The use of drug-eluting stents in venous coronary artery bypass grafts.

Saphenous vein grafts (SVG) frequently develop atherosclerotic disease that may result in stenosis or occlusion. Percutaneous coronary intervention (PCI) of SVG is associated with a relatively high-risk of procedural complications (due mainly to distal embolisation) and restenosis rates, that along with accelerated atherosclerotic disease progression, result in a poor mid-term outcome. The role of drug-eluting stents (DES) in improving clinical results of PCI in SVG has not yet been established. Current information is limited and based on several retrospective uncontrolled cohort studies comparing DES and bare metal stents (BMS), two matched case-control studies and two prospective, very small size single-centre trials (RRISC, SOS) designed for 6-month angiographic endpoints, but underpowered for clinical events. Most studies with a short follow-up reported a significant reduction in target vessel revascularisation (TVR) in the DES-treated group, but for those with longer follow-up periods, the differences were either smaller or non-significant. Regarding safety, only the DELAYED RRISC trial reported a significant increased in stent thrombosis and death rates, while no increase in mortality was observed in any other.

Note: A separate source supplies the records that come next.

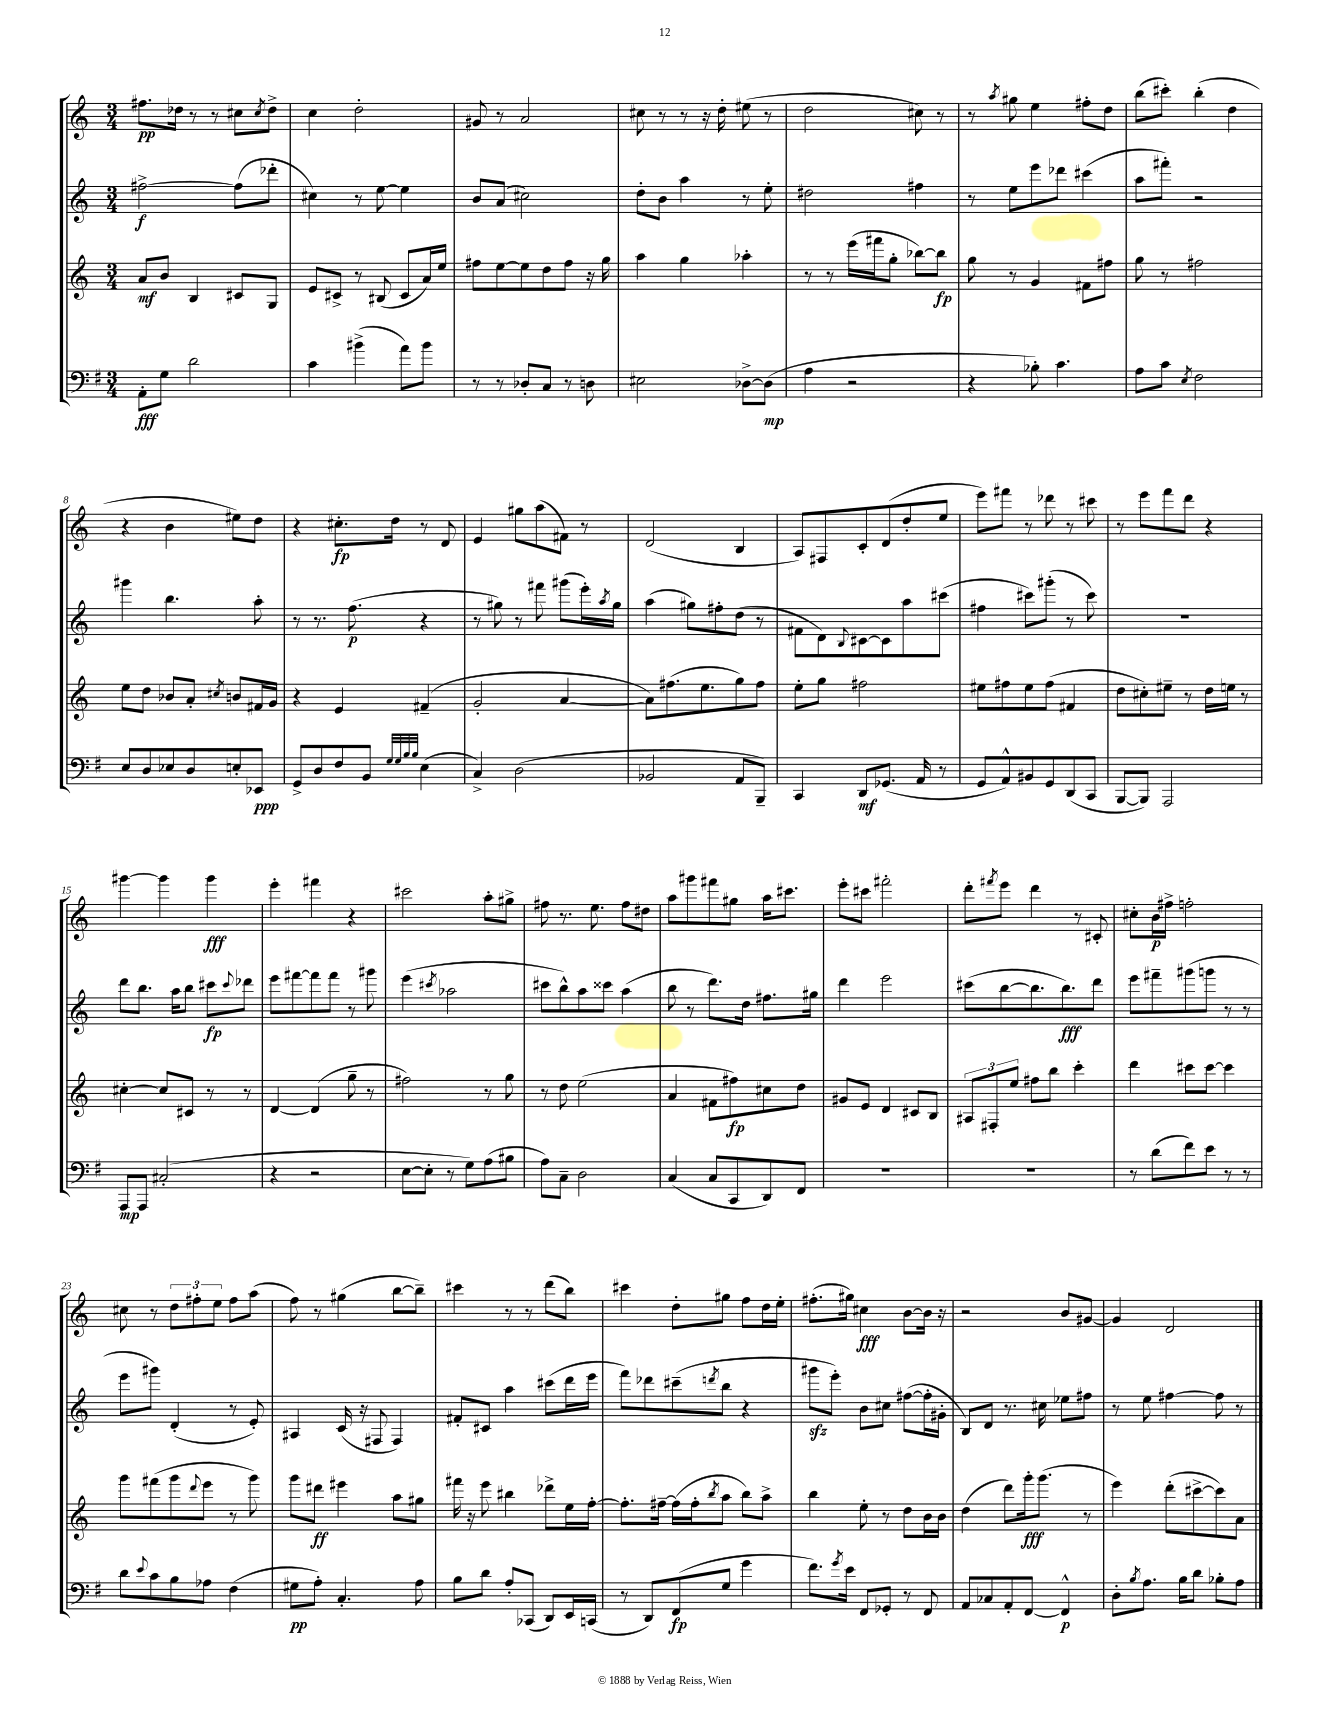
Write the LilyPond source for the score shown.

<<
\new StaffGroup <<
\new Staff = "s0" {
    \clef treble \key c \major \numericTimeSignature \time 3/4
    fis''8.\pp des''16 r8 r8 cis''8 \acciaccatura { cis''8 } des''8-> |
    c''4 d''2-. |
    gis'8 r8 a'2 |
    cis''8 r8 r8 r16 d''16-. eis''8( r8 |
    d''2 cis''8) r8 |
    r8 \acciaccatura { a''8 } gis''8 e''4 fis''8-. d''8 |
    b''8( cis'''8-.) b''4-.( d''4 |
    r4 b'4 eis''8) d''8 |
    r4 cis''8.-.\fp d''16 r8 d'8 |
    e'4 gis''8 a''8( fis'8) r8 |
    d'2( b4 |
    a8) fis8 c'8-. d'8( d''8-. e''8 |
    e'''8) fis'''8 r8 des'''8 r8 cis'''8 |
    r8 e'''8 f'''8 d'''8 r4 |
    gis'''4~ gis'''4 gis'''4\fff |
    e'''4-. fis'''4 r4 |
    cis'''2 a''8-. gis''8-> |
    fis''8 r8. e''8. fis''8 dis''8 |
    a''8 gis'''8 fis'''8 gis''8 a''16 cis'''8. |
    e'''8-. cis'''8 fis'''2-. |
    d'''8-. \acciaccatura { fis'''8 } e'''8 d'''4 r8 cis'8-. |
    cis''8-. b'16\p fis''16-> f''2-. |
    cis''8 r8 \tuplet 3/2 { d''8 fis''8-. e''8 } fis''8 a''8( |
    f''8) r8 gis''4( b''8~ b''8--) |
    cis'''4 r8 r8 d'''8( b''8) |
    cis'''4 d''8-. gis''8 f''8 d''16 e''16-. |
    fis''8.-.( gis''16) cis''4\fff b'8~ b'16 r16 |
    r2 b'8 gis'8~ |
    gis'4 d'2 \bar "|." |
}
\new Staff = "s1" {
    \clef treble \key c \major \numericTimeSignature \time 3/4
    fis''2~->\f fis''8( des'''8-. |
    cis''4) r8 e''8~ e''4 |
    b'8 a'8( cis''2) |
    d''8-. b'8 a''4 r8 e''8-. |
    dis''2 fis''4 |
    r8 e''8 e'''8 des'''8 cis'''4( |
    a''8 fis'''8-.) r2 |
    gis'''4 b''4. a''8-. |
    r8 r8. f''8.\p( r4 |
    r8 gis''8) r8 fis'''8 gis'''8( e'''16-.) \acciaccatura { a''8 } gis''16 |
    a''4( gis''8) fis''8-. d''8( r8 |
    fis'8 d'8) \appoggiatura { b8 } cis'8~ cis'8 a''8 cis'''8( |
    fis''4 cis'''8) gis'''8-.( r8 cis'''8) |
    R2. |
    d'''8 b''8. a''16 b''8 cis'''8\fp \appoggiatura { cis'''8 } des'''8 |
    e'''8 fis'''8~ fis'''8 fis'''8 r8 gis'''8 |
    e'''4( \acciaccatura { cis'''8 } aes''2 |
    cis'''8 b''8-^) a''8 cisis'''8 a''4( |
    b''8 r8 d'''8.) d''16 fis''8. gis''16 |
    d'''4 e'''2 |
    cis'''8( b''8~ b''8. b''8.\fff) d'''8 |
    e'''8 fis'''8-- gis'''8( g'''8 r8 r8 |
    e'''8 gis'''8) d'4-.( r8 e'8-.) |
    ais4 c'16( r16 fis8 fis4) |
    fis'8-. cis'8 a''4 cis'''8( d'''16 e'''16 |
    f'''8) des'''8 cis'''8--( \acciaccatura { d'''8 } b''8 r4 |
    gis'''8\sfz e'''8-.) b'8 cis''8 fis''8~( fis''16-. gis'16-. |
    b8) d'8 r8. cis''16 ees''8 fis''8 |
    r8 e''8 fis''4~ fis''8 r8 \bar "|." |
}
\new Staff = "s2" {
    \clef treble \key c \major \numericTimeSignature \time 3/4
    a'8\mf b'8 b4 cis'8 g8 |
    e'8 cis'8-> r8 bis8( cis'8 a'16) e''16 |
    fis''8 e''8~ e''8 d''8 fis''8 r16 g''16 |
    a''4 g''4 aes''4-. |
    r8 r8 e'''16( fis'''16 g''8-. bes''8~) bes''8\fp |
    g''8 r8 g'4 fis'8 fis''8 |
    g''8 r8 fis''2 |
    e''8 d''8 bes'8 a'8-. \acciaccatura { cis''8 } b'8 fis'16 g'16 |
    r4 e'4 fis'4--( |
    g'2-. a'4~ |
    a'8) fis''8.( e''8. g''8) fis''8 |
    e''8-. g''8 fis''2 |
    eis''8 fis''8 eis''8 fis''8( fis'4 |
    d''8 cis''8-.) eis''8-- r8 d''16 e''16 r8 |
    cis''4~-. cis''8 cis'8 r8 r8 |
    d'4~ d'4( g''8-- r8 |
    fis''2) r8 g''8 |
    r8 d''8 e''2( |
    a'4 fis'8 fis''8\fp) cis''8 d''8 |
    gis'8 e'8 d'4 cis'8 b8 |
    \tuplet 3/2 { ais8 fis8-. e''8 } fis''8 b''8 c'''4-. |
    d'''4 cis'''8 cis'''8~ cis'''4 |
    g'''8 fis'''8( g'''8 \appoggiatura { d'''8 } e'''8 r8 g'''8) |
    g'''8 dis'''8\ff eis'''4 a''8 gis''8 |
    fis'''16 r16 e'''8 bis''4 des'''8-> e''16 f''16~-. |
    f''8.-. fis''16~-- fis''16( fis''16-. \acciaccatura { b''8 } a''8 b''8) a''8-> |
    b''4 e''8-. r8 d''8 b'16 b'16 |
    d''4( d'''8) g'''16-.\fff g'''8.( r8 |
    e'''4) d'''8-.( cis'''8~-> cis'''8) a'8 \bar "|." |
}
\new Staff = "s3" {
    \clef bass \key g \major \numericTimeSignature \time 3/4
    a,8-.\fff g8 d'2 |
    c'4 bis'4->( a'8) bis'8 |
    r8 r8 des8-. c8 r8 d8 |
    eis2 des8~-> des8\mp( |
    a4 r2 |
    r4 bes8-.) c'4. |
    a8 c'8 \acciaccatura { e8 } fis2 |
    e8 d8 ees8 d8 e8-. ees,8\ppp |
    g,8-> d8 fis8 b,8 \grace { g32 g32 b32 b32 } e4( |
    c4->) d2( |
    bes,2 a,8 b,,8--) |
    c,4 d,8\mf ges,8.( a,16 r8 |
    g,8 a,8-^) bis,8 g,8 d,8( c,8 |
    b,,8~ b,,8) a,,2 |
    a,,8\mp a,,8 cis2-.( |
    r4 r2 |
    e8~ e8-. r8 g8) a8( bis8 |
    a8) c8-- d2 |
    c4( c8 c,8 d,8) fis,8 |
    R2. |
    R2. |
    r8 d'8( fis'8) e'8 r8 r8 |
    d'8 \appoggiatura { e'8 } c'8 b8 aes8 fis4( |
    gis8\pp a8-.) c4.-. a8 |
    b8 d'8 a8-. ces,8( d,8) e,16 c,16( |
    r8 d,8) fis,8\fp( g8 g'4 |
    fis'8.) \acciaccatura { g'8 } e'16 fis,8 ges,8-. r8 fis,8 |
    a,8 ces8 a,8-. fis,8~ fis,4-^\p |
    d8-. \acciaccatura { b8 } a8. b16 d'8 bes8-. a8 \bar "|." |
}
>>
>>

In fact, in two studies a trend towards a lower mortality rate was detected. In light of the actual data, and until more evidence has been provided by properly sized, multicentre prospective, randomised trials (which not even ongoing yet), we may assume that DES decrease short-term TVR rates as they do in native vessels, but that their impact on clinical events after one year is weak and inconsistent. Although unproven, the increase in mortality reported in one single trial supports a cautious approach towards the use of DES in SVG. Whether specific stent platforms, polymers or drugs are more appropriate in SVG lesions has not been addressed at this time.